_Assignment_. Find the line holding "Figure 5. Averages" in the entries below. Give it again exactly, along with every line after it up to and including the line holding "Fig. 7. Frozen".
══ Provided entries ══
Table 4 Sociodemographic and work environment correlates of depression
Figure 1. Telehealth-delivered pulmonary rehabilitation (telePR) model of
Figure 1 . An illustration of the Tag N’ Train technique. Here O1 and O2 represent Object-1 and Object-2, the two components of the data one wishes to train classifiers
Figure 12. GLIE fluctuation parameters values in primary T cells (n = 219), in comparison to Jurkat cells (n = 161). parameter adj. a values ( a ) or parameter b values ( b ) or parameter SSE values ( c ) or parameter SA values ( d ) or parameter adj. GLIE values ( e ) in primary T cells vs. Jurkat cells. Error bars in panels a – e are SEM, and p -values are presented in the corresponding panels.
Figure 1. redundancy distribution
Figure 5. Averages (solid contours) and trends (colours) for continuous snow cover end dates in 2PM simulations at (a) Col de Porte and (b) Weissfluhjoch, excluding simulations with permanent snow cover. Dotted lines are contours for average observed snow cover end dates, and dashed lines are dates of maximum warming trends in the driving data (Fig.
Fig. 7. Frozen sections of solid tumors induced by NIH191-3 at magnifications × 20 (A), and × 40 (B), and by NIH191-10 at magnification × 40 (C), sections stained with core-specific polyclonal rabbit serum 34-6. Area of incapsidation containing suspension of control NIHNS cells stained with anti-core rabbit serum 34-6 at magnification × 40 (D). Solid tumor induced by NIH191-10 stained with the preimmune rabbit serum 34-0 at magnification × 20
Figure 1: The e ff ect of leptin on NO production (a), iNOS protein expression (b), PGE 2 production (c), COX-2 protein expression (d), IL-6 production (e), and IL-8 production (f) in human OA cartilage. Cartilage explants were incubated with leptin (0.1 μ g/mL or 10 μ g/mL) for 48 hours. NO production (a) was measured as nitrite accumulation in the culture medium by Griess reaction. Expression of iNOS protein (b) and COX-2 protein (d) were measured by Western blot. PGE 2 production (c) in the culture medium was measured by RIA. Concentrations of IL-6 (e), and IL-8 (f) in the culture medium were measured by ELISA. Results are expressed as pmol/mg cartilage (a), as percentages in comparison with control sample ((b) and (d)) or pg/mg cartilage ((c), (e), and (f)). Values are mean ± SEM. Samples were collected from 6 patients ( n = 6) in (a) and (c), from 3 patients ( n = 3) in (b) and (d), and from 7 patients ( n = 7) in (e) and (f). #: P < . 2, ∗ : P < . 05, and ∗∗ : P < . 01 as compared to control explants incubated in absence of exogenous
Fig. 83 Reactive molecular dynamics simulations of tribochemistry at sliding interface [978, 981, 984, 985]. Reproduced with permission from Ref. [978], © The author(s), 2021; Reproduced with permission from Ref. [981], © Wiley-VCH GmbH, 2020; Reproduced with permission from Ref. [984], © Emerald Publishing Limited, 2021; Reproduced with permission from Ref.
═══
_Answer to this exercise_.
Figure 5. Averages (solid contours) and trends (colours) for continuous snow cover end dates in 2PM simulations at (a) Col de Porte and (b) Weissfluhjoch, excluding simulations with permanent snow cover. Dotted lines are contours for average observed snow cover end dates, and dashed lines are dates of maximum warming trends in the driving data (Fig.
Fig. 7. Frozen sections of solid tumors induced by NIH191-3 at magnifications × 20 (A), and × 40 (B), and by NIH191-10 at magnification × 40 (C), sections stained with core-specific polyclonal rabbit serum 34-6. Area of incapsidation containing suspension of control NIHNS cells stained with anti-core rabbit serum 34-6 at magnification × 40 (D). Solid tumor induced by NIH191-10 stained with the preimmune rabbit serum 34-0 at magnification × 20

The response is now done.